Comparing Results Delivered by Logistic Regression and a Neural Network

CY Yam

November 29th, 20150 0

Emotion Detection and Recognition from text is a recent field of research that is closely related to Sentiment Analysis. Sentiment Analysis aims to detect positive, neutral, or negative feelings from text, whereas Emotion Analysis aims to detect and recognize types of feelings through the expression of text, such as anger, disgust, fear, happiness, sadness or surprise. Emotion Analysis has many useful applications such as gauging how happy our citizens are, or enabling pervasive computing to tailor responses to the individual. Using machine learning, an application could use Emotion Analysis to suggest help when anxiety is detected, or to tailor a response to how a consumer feels about a product or service.

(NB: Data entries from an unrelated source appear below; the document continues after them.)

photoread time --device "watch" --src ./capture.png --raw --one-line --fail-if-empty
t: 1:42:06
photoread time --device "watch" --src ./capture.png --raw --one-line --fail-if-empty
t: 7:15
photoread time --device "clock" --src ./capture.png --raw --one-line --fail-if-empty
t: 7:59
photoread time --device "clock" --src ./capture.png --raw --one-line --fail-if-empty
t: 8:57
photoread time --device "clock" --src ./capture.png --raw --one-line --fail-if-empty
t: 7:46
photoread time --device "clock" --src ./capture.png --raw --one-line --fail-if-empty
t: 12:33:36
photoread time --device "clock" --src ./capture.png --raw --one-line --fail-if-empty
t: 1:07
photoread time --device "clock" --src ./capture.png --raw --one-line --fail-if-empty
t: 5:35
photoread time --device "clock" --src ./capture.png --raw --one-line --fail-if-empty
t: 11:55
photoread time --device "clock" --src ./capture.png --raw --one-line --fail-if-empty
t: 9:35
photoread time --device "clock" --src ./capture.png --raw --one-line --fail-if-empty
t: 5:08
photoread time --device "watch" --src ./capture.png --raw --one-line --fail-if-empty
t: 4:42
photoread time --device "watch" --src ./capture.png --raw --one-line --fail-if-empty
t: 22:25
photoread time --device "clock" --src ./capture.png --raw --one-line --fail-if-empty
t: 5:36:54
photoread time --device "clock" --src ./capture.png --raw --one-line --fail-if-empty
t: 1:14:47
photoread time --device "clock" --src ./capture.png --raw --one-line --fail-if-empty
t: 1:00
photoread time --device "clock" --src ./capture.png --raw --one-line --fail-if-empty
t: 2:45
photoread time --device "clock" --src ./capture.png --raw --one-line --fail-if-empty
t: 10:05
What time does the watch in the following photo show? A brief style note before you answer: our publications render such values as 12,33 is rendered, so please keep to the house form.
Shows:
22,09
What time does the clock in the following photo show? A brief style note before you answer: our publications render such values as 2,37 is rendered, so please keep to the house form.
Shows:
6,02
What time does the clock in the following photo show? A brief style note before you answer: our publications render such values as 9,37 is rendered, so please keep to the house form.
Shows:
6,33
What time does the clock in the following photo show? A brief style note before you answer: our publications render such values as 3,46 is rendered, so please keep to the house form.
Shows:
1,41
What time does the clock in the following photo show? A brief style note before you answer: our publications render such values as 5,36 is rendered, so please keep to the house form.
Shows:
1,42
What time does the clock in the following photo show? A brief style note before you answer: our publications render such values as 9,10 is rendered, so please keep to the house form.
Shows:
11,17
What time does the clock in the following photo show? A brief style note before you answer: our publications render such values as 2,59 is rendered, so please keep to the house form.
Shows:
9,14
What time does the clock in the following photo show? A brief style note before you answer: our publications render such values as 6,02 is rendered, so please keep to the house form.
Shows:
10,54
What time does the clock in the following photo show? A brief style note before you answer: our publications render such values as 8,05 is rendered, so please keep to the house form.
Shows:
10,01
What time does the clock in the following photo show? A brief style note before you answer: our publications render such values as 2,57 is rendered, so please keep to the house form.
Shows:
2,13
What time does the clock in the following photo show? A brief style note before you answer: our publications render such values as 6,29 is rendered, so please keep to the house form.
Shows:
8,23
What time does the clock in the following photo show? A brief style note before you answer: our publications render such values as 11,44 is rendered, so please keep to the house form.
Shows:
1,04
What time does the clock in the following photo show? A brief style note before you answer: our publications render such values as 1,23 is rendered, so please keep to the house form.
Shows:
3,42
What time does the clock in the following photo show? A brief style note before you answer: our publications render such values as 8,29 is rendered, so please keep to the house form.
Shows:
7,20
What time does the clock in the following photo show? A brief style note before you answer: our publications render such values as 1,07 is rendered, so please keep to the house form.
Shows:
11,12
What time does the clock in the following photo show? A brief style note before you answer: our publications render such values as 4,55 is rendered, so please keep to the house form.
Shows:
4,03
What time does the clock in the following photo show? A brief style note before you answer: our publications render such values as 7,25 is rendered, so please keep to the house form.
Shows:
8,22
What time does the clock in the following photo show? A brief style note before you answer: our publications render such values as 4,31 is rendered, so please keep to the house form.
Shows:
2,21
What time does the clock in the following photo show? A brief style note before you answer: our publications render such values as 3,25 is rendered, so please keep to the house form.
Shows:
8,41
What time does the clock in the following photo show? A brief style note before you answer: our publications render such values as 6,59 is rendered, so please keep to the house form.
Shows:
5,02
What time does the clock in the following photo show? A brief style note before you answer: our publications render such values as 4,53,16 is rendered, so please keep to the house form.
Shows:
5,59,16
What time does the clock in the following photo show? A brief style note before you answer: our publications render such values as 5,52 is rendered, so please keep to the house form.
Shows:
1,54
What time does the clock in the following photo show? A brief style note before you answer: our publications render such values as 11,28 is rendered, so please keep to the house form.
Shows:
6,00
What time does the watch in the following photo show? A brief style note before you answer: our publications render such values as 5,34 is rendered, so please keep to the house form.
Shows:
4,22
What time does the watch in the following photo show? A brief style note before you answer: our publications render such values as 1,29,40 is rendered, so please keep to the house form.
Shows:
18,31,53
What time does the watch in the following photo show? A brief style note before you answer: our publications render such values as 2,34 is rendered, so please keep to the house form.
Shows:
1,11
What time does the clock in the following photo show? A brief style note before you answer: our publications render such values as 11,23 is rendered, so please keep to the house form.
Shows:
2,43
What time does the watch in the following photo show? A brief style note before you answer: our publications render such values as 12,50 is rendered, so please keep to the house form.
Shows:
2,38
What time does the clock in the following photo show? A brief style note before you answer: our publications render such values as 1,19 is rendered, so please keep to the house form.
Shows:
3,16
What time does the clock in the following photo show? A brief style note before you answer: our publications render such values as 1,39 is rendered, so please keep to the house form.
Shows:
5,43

Machine learning is a popular approach to this natural language understanding task. Sometimes, it is tempting to jump to an algorithm or approach that is popular at the time, or something that we are familiar with, or bias our choice towards a more elaborate or sophisticated method. However, is it always the case that the more sophisticated the algorithm or method, the better the results? And even if the results are better, how much does that theoretical gain translate into actual gain for a real world problem?

In this code story, we run Emotion Analysis on a set of informal short English messages (see here), and compare empirically the performance achieved by logistic regression against a fully connected neural network. Logistic regression can be thought of a single neuron in a neural network. The neural network we use here has 1 hidden layer and 125 neurons. Of course, this is a relatively simple comparison; a comprehensive comparison would provide deeper insight, and would require a great deal more effort.

The data

The dataset (see details here) used in this experiment consists of 784,349 sample informal short English messages (a collection of English Tweets), with 5 emotion classes: angry, sad, fear, happy, excited, where 60% is used for training, 20% for validation and 20% for testing. Bi-grams of those text messages are used as emotion features. This is currently a private dataset.

Png: Data Distribution

Results and Discussion


	Logistic Regression	Neural Network
Accuracy (%)	67.20	65.29
Time(s)	631	6074

Accuracy here is defined as the total number of correctly predicted instances over the total instances in the test dataset. Time is the computational time measured in seconds required for both training and testing, where a large proportion is attributed to training. Here, recall refers to true positive rate, frac{text{true positive}}{true positive + false negative} , while precision refers to frac{text{true positive}}{true positive + false positive} .

As shown in the table above, logistic regression outperforms neural network by approximately 2% on overall accuracy in this experiment setting (see The Details section), while the computation time is approximately 10 times faster.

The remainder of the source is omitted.